Wherever the word "builder" occurs in the lines below, copy the whole line.

INPUT MATERIAL: Begin

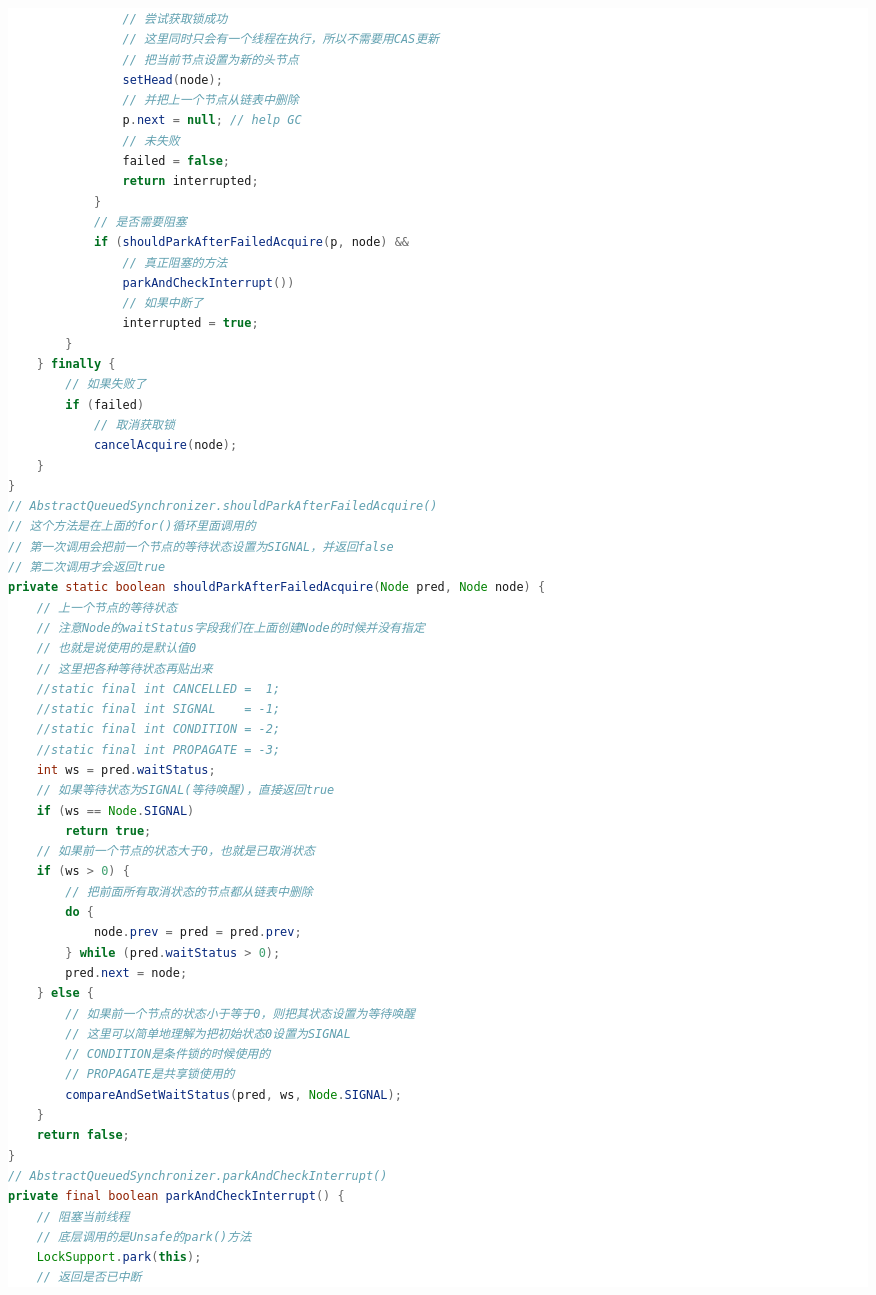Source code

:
 ```java
                // 尝试获取锁成功
                // 这里同时只会有一个线程在执行，所以不需要用CAS更新
                // 把当前节点设置为新的头节点
                setHead(node);
                // 并把上一个节点从链表中删除
                p.next = null; // help GC
                // 未失败
                failed = false;
                return interrupted;
            }
            // 是否需要阻塞
            if (shouldParkAfterFailedAcquire(p, node) &&
                // 真正阻塞的方法
                parkAndCheckInterrupt())
                // 如果中断了
                interrupted = true;
        }
    } finally {
        // 如果失败了
        if (failed)
            // 取消获取锁
            cancelAcquire(node);
    }
}
// AbstractQueuedSynchronizer.shouldParkAfterFailedAcquire()
// 这个方法是在上面的for()循环里面调用的
// 第一次调用会把前一个节点的等待状态设置为SIGNAL，并返回false
// 第二次调用才会返回true
private static boolean shouldParkAfterFailedAcquire(Node pred, Node node) {
    // 上一个节点的等待状态
    // 注意Node的waitStatus字段我们在上面创建Node的时候并没有指定
    // 也就是说使用的是默认值0
    // 这里把各种等待状态再贴出来
    //static final int CANCELLED =  1;
    //static final int SIGNAL    = -1;
    //static final int CONDITION = -2;
    //static final int PROPAGATE = -3;
    int ws = pred.waitStatus;
    // 如果等待状态为SIGNAL(等待唤醒)，直接返回true
    if (ws == Node.SIGNAL)
        return true;
    // 如果前一个节点的状态大于0，也就是已取消状态
    if (ws > 0) {
        // 把前面所有取消状态的节点都从链表中删除
        do {
            node.prev = pred = pred.prev;
        } while (pred.waitStatus > 0);
        pred.next = node;
    } else {
        // 如果前一个节点的状态小于等于0，则把其状态设置为等待唤醒
        // 这里可以简单地理解为把初始状态0设置为SIGNAL
        // CONDITION是条件锁的时候使用的
        // PROPAGATE是共享锁使用的
        compareAndSetWaitStatus(pred, ws, Node.SIGNAL);
    }
    return false;
}
// AbstractQueuedSynchronizer.parkAndCheckInterrupt()
private final boolean parkAndCheckInterrupt() {
    // 阻塞当前线程
    // 底层调用的是Unsafe的park()方法
    LockSupport.park(this);
    // 返回是否已中断
```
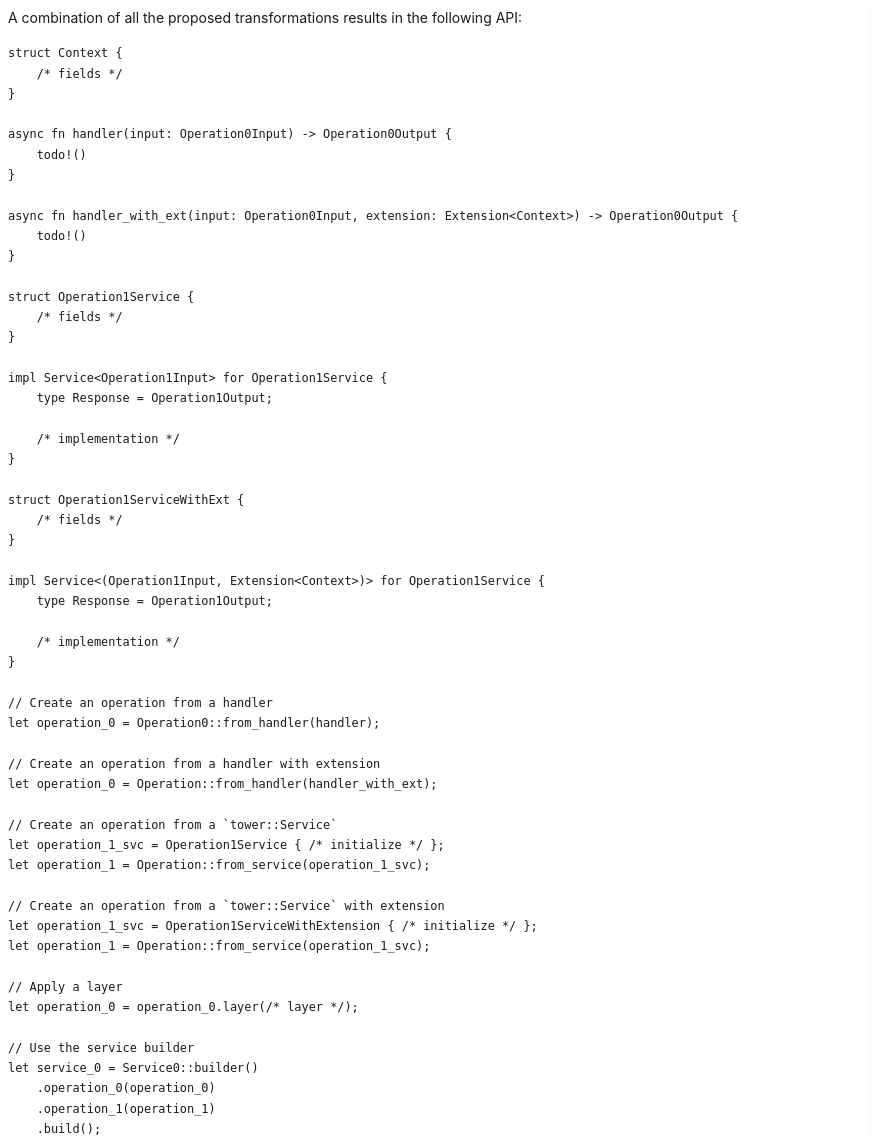 A combination of all the proposed transformations results in the following API:

```rust,ignore
struct Context {
    /* fields */
}

async fn handler(input: Operation0Input) -> Operation0Output {
    todo!()
}

async fn handler_with_ext(input: Operation0Input, extension: Extension<Context>) -> Operation0Output {
    todo!()
}

struct Operation1Service {
    /* fields */
}

impl Service<Operation1Input> for Operation1Service {
    type Response = Operation1Output;

    /* implementation */
}

struct Operation1ServiceWithExt {
    /* fields */
}

impl Service<(Operation1Input, Extension<Context>)> for Operation1Service {
    type Response = Operation1Output;

    /* implementation */
}

// Create an operation from a handler
let operation_0 = Operation0::from_handler(handler);

// Create an operation from a handler with extension
let operation_0 = Operation::from_handler(handler_with_ext);

// Create an operation from a `tower::Service`
let operation_1_svc = Operation1Service { /* initialize */ };
let operation_1 = Operation::from_service(operation_1_svc);

// Create an operation from a `tower::Service` with extension
let operation_1_svc = Operation1ServiceWithExtension { /* initialize */ };
let operation_1 = Operation::from_service(operation_1_svc);

// Apply a layer
let operation_0 = operation_0.layer(/* layer */);

// Use the service builder
let service_0 = Service0::builder()
    .operation_0(operation_0)
    .operation_1(operation_1)
    .build();
```
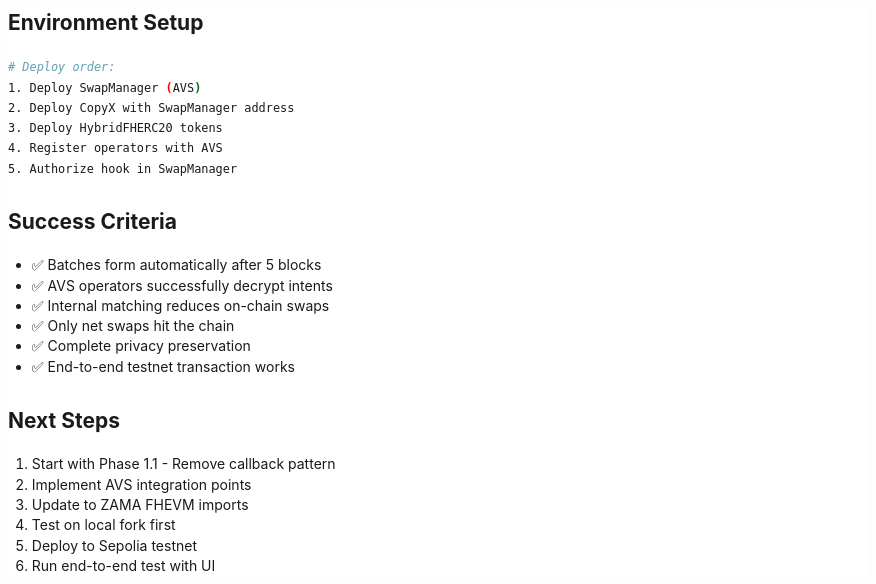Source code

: ## Environment Setup
```bash
# Deploy order:
1. Deploy SwapManager (AVS)
2. Deploy CopyX with SwapManager address
3. Deploy HybridFHERC20 tokens
4. Register operators with AVS
5. Authorize hook in SwapManager
```

## Success Criteria
- ✅ Batches form automatically after 5 blocks
- ✅ AVS operators successfully decrypt intents
- ✅ Internal matching reduces on-chain swaps
- ✅ Only net swaps hit the chain
- ✅ Complete privacy preservation
- ✅ End-to-end testnet transaction works

## Next Steps
1. Start with Phase 1.1 - Remove callback pattern
2. Implement AVS integration points
3. Update to ZAMA FHEVM imports
4. Test on local fork first
5. Deploy to Sepolia testnet
6. Run end-to-end test with UI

INPUT MATERIAL: End

» **SOLUTION TO THE EXERCISE**
// Use the service builder
let service_0 = Service0::builder()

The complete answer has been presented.